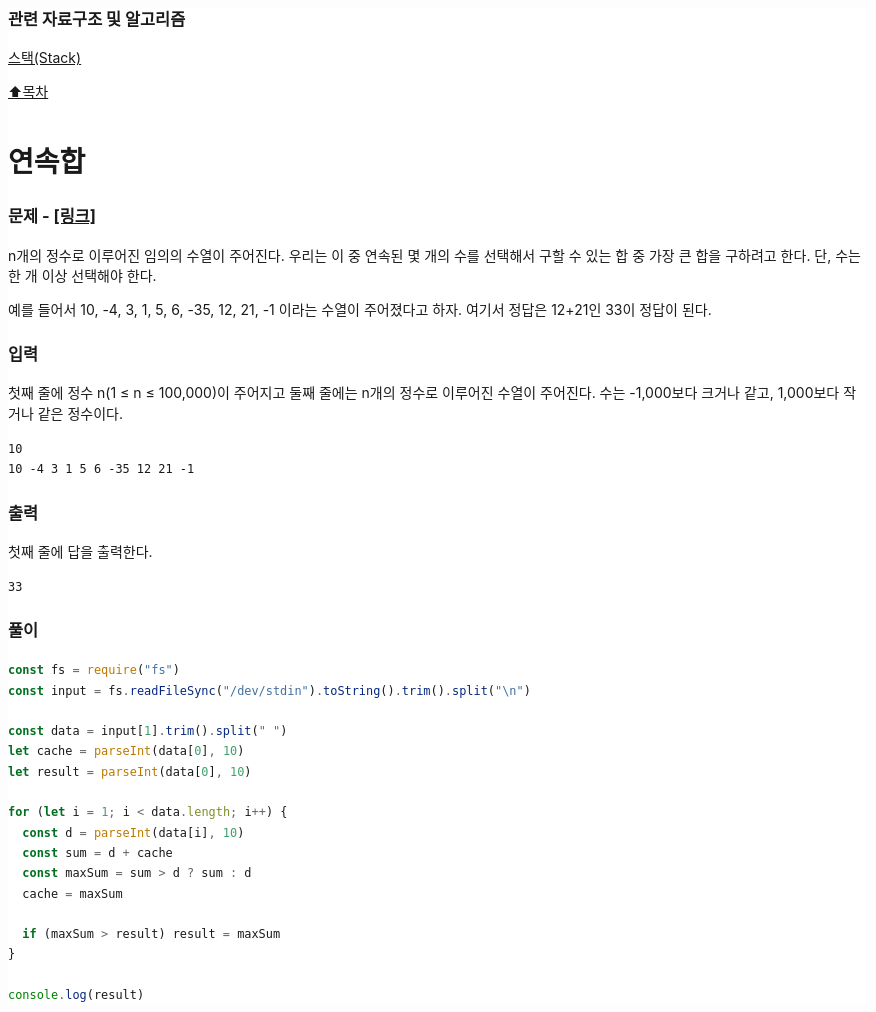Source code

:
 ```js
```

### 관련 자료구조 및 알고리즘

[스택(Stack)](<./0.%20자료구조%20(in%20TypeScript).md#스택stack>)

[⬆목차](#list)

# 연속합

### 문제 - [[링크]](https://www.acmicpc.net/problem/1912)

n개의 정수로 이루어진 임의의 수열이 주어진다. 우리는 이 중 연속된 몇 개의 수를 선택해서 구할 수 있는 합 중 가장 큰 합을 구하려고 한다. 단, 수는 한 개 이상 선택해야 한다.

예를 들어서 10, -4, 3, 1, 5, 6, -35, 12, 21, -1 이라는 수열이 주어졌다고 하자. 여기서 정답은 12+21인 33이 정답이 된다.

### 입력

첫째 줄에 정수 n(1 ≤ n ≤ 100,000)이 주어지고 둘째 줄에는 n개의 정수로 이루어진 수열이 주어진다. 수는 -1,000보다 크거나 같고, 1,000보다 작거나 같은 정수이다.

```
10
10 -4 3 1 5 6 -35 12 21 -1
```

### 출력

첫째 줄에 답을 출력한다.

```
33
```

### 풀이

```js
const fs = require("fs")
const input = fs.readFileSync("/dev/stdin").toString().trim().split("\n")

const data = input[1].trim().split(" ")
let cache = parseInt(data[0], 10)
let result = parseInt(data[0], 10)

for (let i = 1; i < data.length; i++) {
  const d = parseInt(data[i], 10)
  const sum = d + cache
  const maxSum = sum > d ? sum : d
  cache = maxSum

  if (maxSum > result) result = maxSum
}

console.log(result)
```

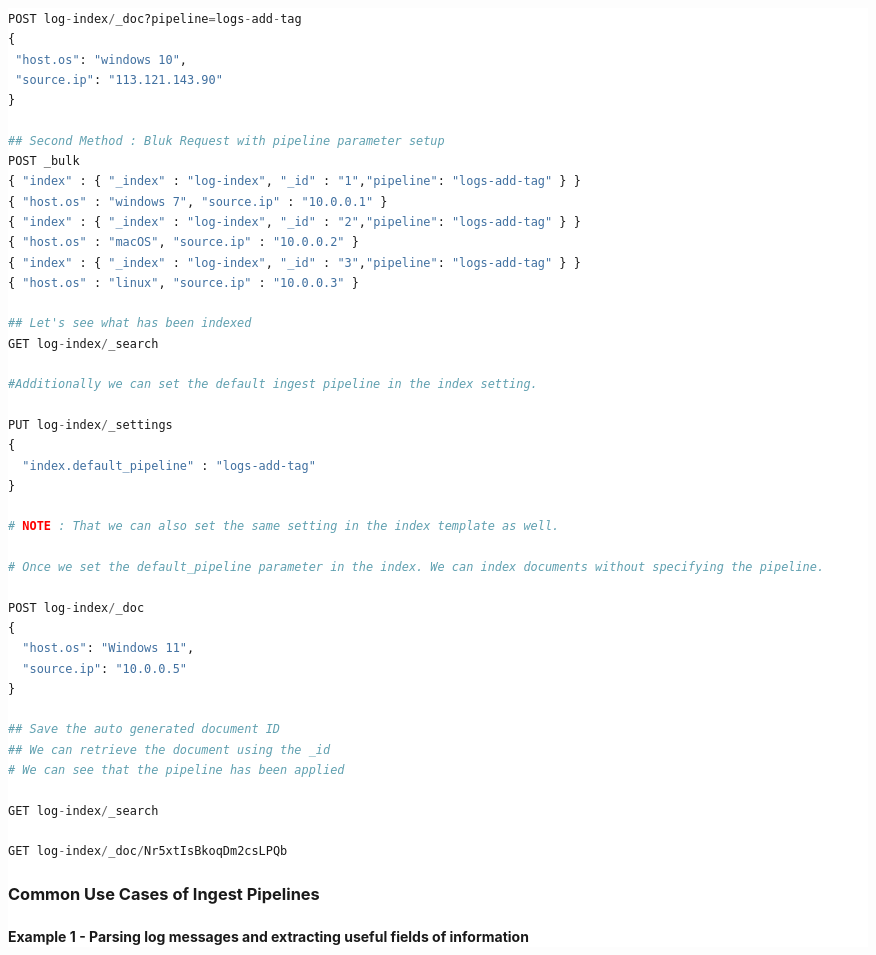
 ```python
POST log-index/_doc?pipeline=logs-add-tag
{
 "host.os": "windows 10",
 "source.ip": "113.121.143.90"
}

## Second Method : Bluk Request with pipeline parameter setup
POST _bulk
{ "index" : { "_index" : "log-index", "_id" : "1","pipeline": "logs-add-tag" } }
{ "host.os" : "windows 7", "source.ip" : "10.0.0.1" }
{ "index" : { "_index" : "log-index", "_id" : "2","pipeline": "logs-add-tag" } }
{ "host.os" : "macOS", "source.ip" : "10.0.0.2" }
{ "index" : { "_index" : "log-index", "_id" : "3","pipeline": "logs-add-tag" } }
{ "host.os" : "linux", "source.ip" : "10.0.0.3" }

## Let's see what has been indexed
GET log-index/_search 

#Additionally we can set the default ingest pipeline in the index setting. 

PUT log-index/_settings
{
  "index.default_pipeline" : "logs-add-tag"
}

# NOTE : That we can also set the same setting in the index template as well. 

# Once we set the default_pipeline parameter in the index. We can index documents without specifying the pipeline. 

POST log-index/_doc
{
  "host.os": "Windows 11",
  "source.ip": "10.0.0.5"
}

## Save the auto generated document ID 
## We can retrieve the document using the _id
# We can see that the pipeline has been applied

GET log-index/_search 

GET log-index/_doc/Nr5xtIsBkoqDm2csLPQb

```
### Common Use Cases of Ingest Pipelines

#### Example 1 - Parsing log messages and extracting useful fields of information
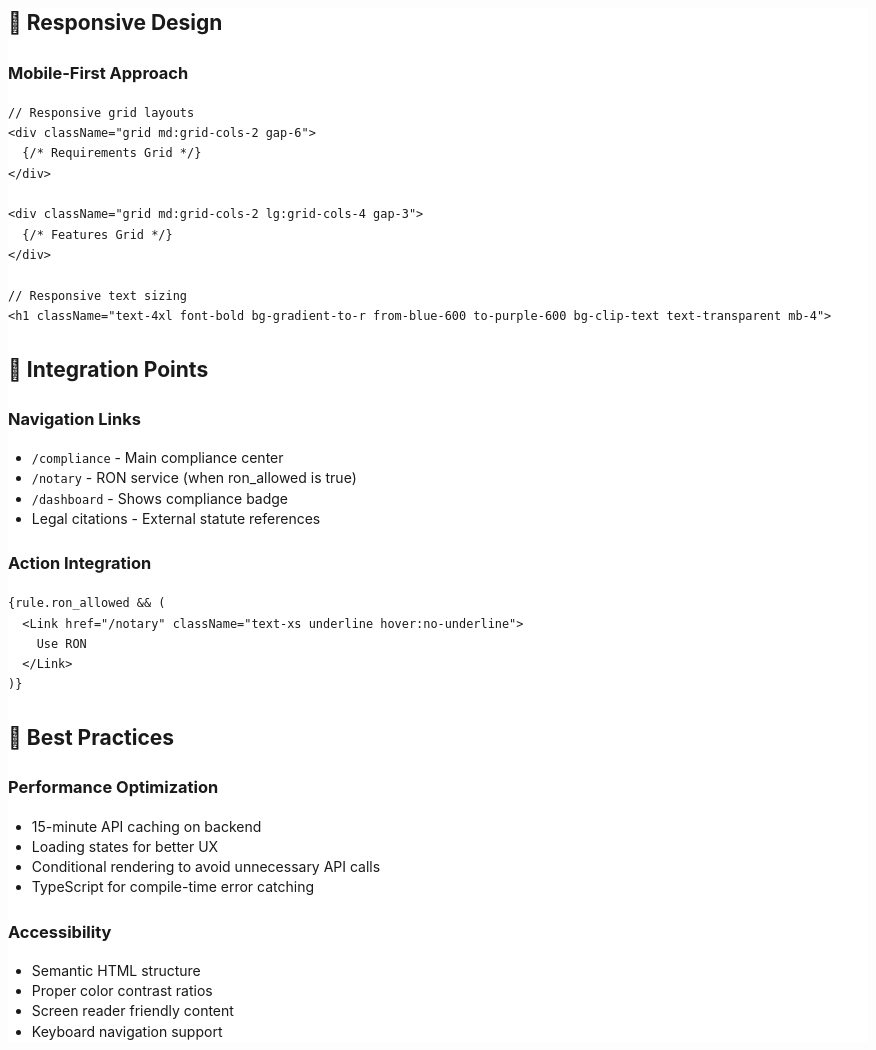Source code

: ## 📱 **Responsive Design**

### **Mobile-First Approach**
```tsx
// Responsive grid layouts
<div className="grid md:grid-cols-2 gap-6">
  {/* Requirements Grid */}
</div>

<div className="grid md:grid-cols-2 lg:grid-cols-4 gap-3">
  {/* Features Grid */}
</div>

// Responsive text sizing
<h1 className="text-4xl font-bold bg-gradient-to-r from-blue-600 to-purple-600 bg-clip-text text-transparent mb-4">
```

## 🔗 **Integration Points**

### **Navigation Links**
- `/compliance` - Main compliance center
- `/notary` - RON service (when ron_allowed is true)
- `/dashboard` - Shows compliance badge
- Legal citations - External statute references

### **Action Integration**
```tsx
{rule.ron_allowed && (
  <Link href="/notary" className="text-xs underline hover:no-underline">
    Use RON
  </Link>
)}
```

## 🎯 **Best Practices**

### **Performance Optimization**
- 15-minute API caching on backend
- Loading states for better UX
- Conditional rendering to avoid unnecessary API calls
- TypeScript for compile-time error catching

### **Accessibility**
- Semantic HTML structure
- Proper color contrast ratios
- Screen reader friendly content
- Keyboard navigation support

· · · · · · ·

- [How to complete this task] Using the records above, retype everything exactly except the pictures.

- [Response]
Source code

:
 ```js
```

### 관련 자료구조 및 알고리즘

[스택(Stack)](<./0.%20자료구조%20(in%20TypeScript).md#스택stack>)

[⬆목차](#list)

# 연속합

### 문제 - [[링크]](https://www.acmicpc.net/problem/1912)

n개의 정수로 이루어진 임의의 수열이 주어진다. 우리는 이 중 연속된 몇 개의 수를 선택해서 구할 수 있는 합 중 가장 큰 합을 구하려고 한다. 단, 수는 한 개 이상 선택해야 한다.

예를 들어서 10, -4, 3, 1, 5, 6, -35, 12, 21, -1 이라는 수열이 주어졌다고 하자. 여기서 정답은 12+21인 33이 정답이 된다.

### 입력

첫째 줄에 정수 n(1 ≤ n ≤ 100,000)이 주어지고 둘째 줄에는 n개의 정수로 이루어진 수열이 주어진다. 수는 -1,000보다 크거나 같고, 1,000보다 작거나 같은 정수이다.

```
10
10 -4 3 1 5 6 -35 12 21 -1
```

### 출력

첫째 줄에 답을 출력한다.

```
33
```

### 풀이

```js
const fs = require("fs")
const input = fs.readFileSync("/dev/stdin").toString().trim().split("\n")

const data = input[1].trim().split(" ")
let cache = parseInt(data[0], 10)
let result = parseInt(data[0], 10)

for (let i = 1; i < data.length; i++) {
  const d = parseInt(data[i], 10)
  const sum = d + cache
  const maxSum = sum > d ? sum : d
  cache = maxSum

  if (maxSum > result) result = maxSum
}

console.log(result)
```

 ```python
POST log-index/_doc?pipeline=logs-add-tag
{
 "host.os": "windows 10",
 "source.ip": "113.121.143.90"
}

## Second Method : Bluk Request with pipeline parameter setup
POST _bulk
{ "index" : { "_index" : "log-index", "_id" : "1","pipeline": "logs-add-tag" } }
{ "host.os" : "windows 7", "source.ip" : "10.0.0.1" }
{ "index" : { "_index" : "log-index", "_id" : "2","pipeline": "logs-add-tag" } }
{ "host.os" : "macOS", "source.ip" : "10.0.0.2" }
{ "index" : { "_index" : "log-index", "_id" : "3","pipeline": "logs-add-tag" } }
{ "host.os" : "linux", "source.ip" : "10.0.0.3" }

## Let's see what has been indexed
GET log-index/_search 

#Additionally we can set the default ingest pipeline in the index setting. 

PUT log-index/_settings
{
  "index.default_pipeline" : "logs-add-tag"
}

# NOTE : That we can also set the same setting in the index template as well. 

# Once we set the default_pipeline parameter in the index. We can index documents without specifying the pipeline. 

POST log-index/_doc
{
  "host.os": "Windows 11",
  "source.ip": "10.0.0.5"
}

## Save the auto generated document ID 
## We can retrieve the document using the _id
# We can see that the pipeline has been applied

GET log-index/_search 

GET log-index/_doc/Nr5xtIsBkoqDm2csLPQb

```
### Common Use Cases of Ingest Pipelines

#### Example 1 - Parsing log messages and extracting useful fields of information
Source code

: ## 📱 **Responsive Design**

### **Mobile-First Approach**
```tsx
// Responsive grid layouts
<div className="grid md:grid-cols-2 gap-6">
  {/* Requirements Grid */}
</div>

<div className="grid md:grid-cols-2 lg:grid-cols-4 gap-3">
  {/* Features Grid */}
</div>

// Responsive text sizing
<h1 className="text-4xl font-bold bg-gradient-to-r from-blue-600 to-purple-600 bg-clip-text text-transparent mb-4">
```

## 🔗 **Integration Points**

### **Navigation Links**
- `/compliance` - Main compliance center
- `/notary` - RON service (when ron_allowed is true)
- `/dashboard` - Shows compliance badge
- Legal citations - External statute references

### **Action Integration**
```tsx
{rule.ron_allowed && (
  <Link href="/notary" className="text-xs underline hover:no-underline">
    Use RON
  </Link>
)}
```

## 🎯 **Best Practices**

### **Performance Optimization**
- 15-minute API caching on backend
- Loading states for better UX
- Conditional rendering to avoid unnecessary API calls
- TypeScript for compile-time error catching

### **Accessibility**
- Semantic HTML structure
- Proper color contrast ratios
- Screen reader friendly content
- Keyboard navigation support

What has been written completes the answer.